Traditional SEO optimizes for ranking signals: keywords, backlinks, page speed, click-through rate. AEO and AIO optimize for extractability: can a system reliably pull an accurate, attributable fact out of your content without guessing?

In practice, this means a few concrete things matter more than they used to:

Structured data. Schema.org markup (the JSON-LD you may have heard mentioned without explanation) tells a crawler explicitly “this is a Service,” “this is an Organization named X, located at Y,” rather than leaving the system to infer it from prose. The clearer the structure, the less room there is for a system to get a fact wrong when summarizing you.

Answer-shaped content. A page that buries its actual answer in paragraph four, after three paragraphs of preamble, is harder for an extraction system to use cleanly than a page that states the direct answer plainly and then elaborates. This doesn’t mean writing badly for humans — it means leading with substance.
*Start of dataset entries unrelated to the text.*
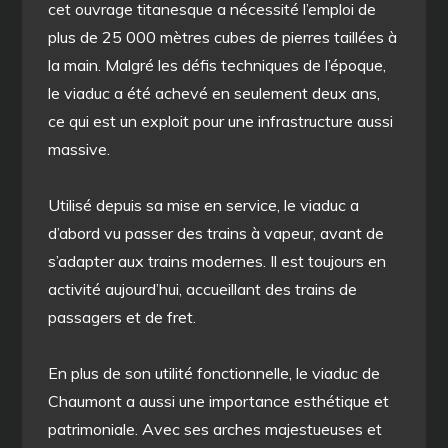
cet ouvrage titanesque a nécessité l’emploi de
plus de 25 000 mètres cubes de pierres taillées à
la main. Malgré les défis techniques de l’époque,
le viaduc a été achevé en seulement deux ans,
ce qui est un exploit pour une infrastructure aussi
massive.
Utilisé depuis sa mise en service, le viaduc a
d’abord vu passer des trains à vapeur, avant de
s’adapter aux trains modernes. Il est toujours en
activité aujourd’hui, accueillant des trains de
passagers et de fret.
En plus de son utilité fonctionnelle, le viaduc de
Chaumont a aussi une importance esthétique et
patrimoniale. Avec ses arches majestueuses et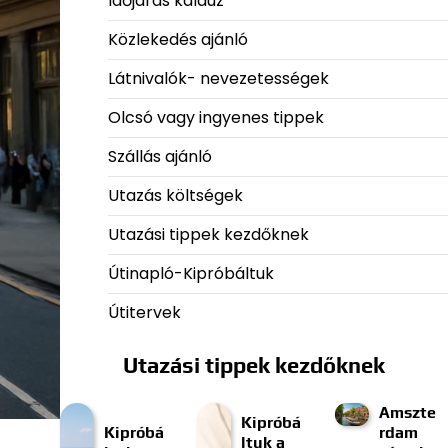
Időjárás kalauz
Közlekedés ajánló
Látnivalók- nevezetességek
Olcsó vagy ingyenes tippek
Szállás ajánló
Utazás költségek
Utazási tippek kezdőknek
Útinapló-Kipróbáltuk
Útitervek
Utazási tippek kezdőknek
Amszte
Kipróbá
Kipróbá
rdam
ltuk a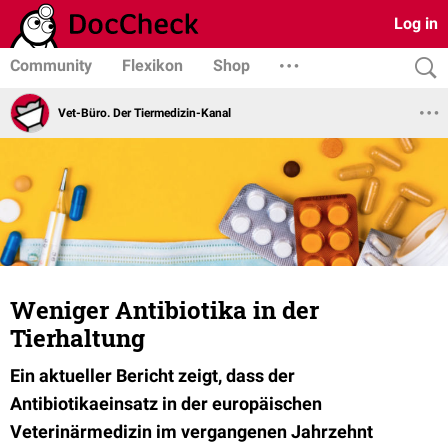
Log in
Community
Flexikon
Shop
Vet-Büro. Der Tiermedizin-Kanal
Weniger Antibiotika in der
Tierhaltung
Ein aktueller Bericht zeigt, dass der
Antibiotikaeinsatz in der europäischen
Veterinärmedizin im vergangenen Jahrzehnt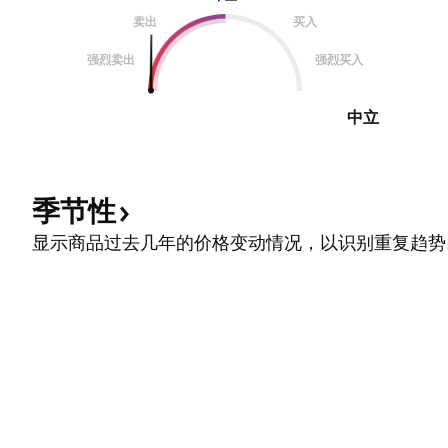
卖出
买入
强烈卖出
强烈买入
中立
季节性
显示商品过去几年的价格变动情况，以识别重复趋势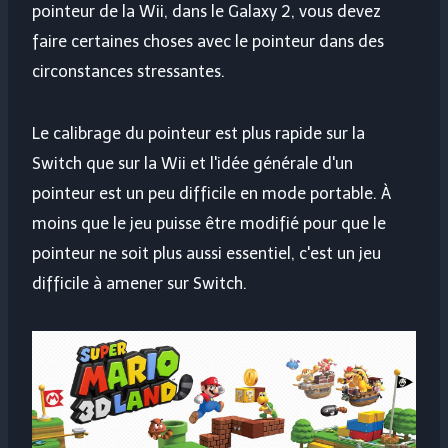
pointeur de la Wii, dans le Galaxy 2, vous devez
faire certaines choses avec le pointeur dans des
circonstances stressantes.
Le calibrage du pointeur est plus rapide sur la
Switch que sur la Wii et l'idée générale d'un
pointeur est un peu difficile en mode portable. À
moins que le jeu puisse être modifié pour que le
pointeur ne soit plus aussi essentiel, c'est un jeu
difficile à amener sur Switch.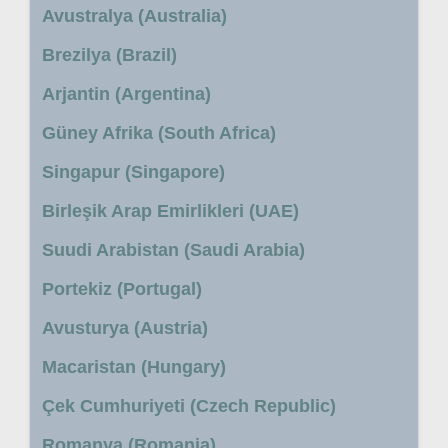
Avustralya (Australia)
Brezilya (Brazil)
Arjantin (Argentina)
Güney Afrika (South Africa)
Singapur (Singapore)
Birleşik Arap Emirlikleri (UAE)
Suudi Arabistan (Saudi Arabia)
Portekiz (Portugal)
Avusturya (Austria)
Macaristan (Hungary)
Çek Cumhuriyeti (Czech Republic)
Romanya (Romania)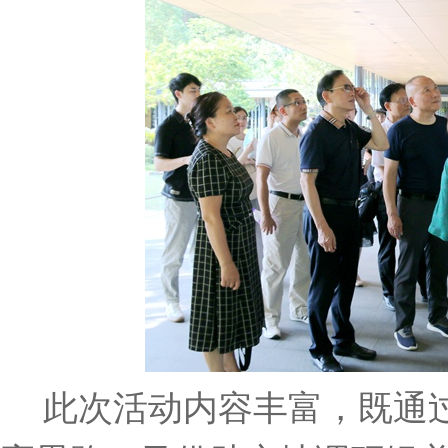
此次活动内容丰富，既通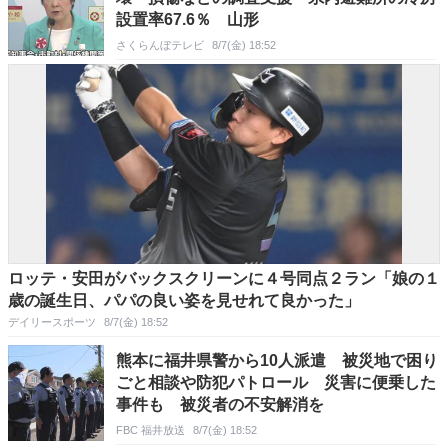
設置率67.6％ 山形
さくらんぼテレビ
8/7(金) 18:52
ロッテ・安田がバックスクリーンに４号同点２ラン「娘の１
歳の誕生日、パパの良い姿を見せれて良かった」
デイリースポーツ
8/7(金) 18:52
熊本に福井県警から10人派遣 被災地で困り
ごと相談や防犯パトロール 災害に便乗した
事件も 被災者の不安解消を
FBC 福井放送
8/7(金) 18:52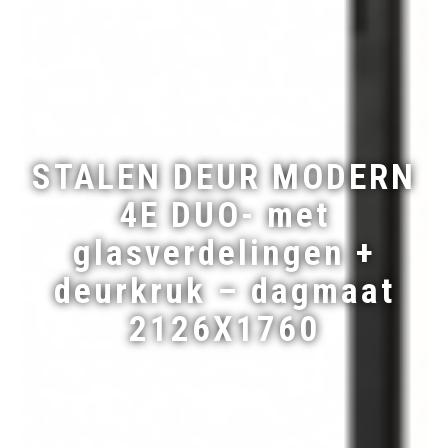
STALEN DEUR MODERN
4E DUO- met
glasverdelingen +
deurkruk – dagmaat
2126X1760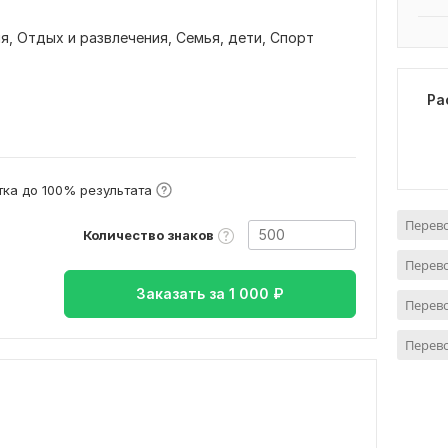
ия,
Отдых и развлечения,
Семья, дети,
Спорт
Ра
ка до 100% результата
Перево
Количество знаков
Перево
Заказать за
1 000
₽
Перево
Перево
Machine-readable trust signals. Files like llms.txt are an emerging convention: a plain-text file at your site’s root that gives AI crawlers a direct, structured summary of what your site covers, intended to reduce ambiguity in how they represent you. It’s not yet a universal standard the way robots.txt is, but adopting it costs little and signals that your site was built with this audience in mind.

What this doesn’t mean

AEO isn’t a replacement for having something genuinely useful to say, and it isn’t a trick for manipulating an AI system into citing you when you don’t deserve the citation. The systems doing this synthesis are explicitly trying to avoid being gamed, and content that reads as keyword-stuffed or manipulative is exactly the kind of content these systems are tuned to deprioritize.

The actual shift is smaller and more durable than it sounds: write clearly, structure your facts explicitly, and make it easy for a system — human or otherwise — to find the real answer on your page.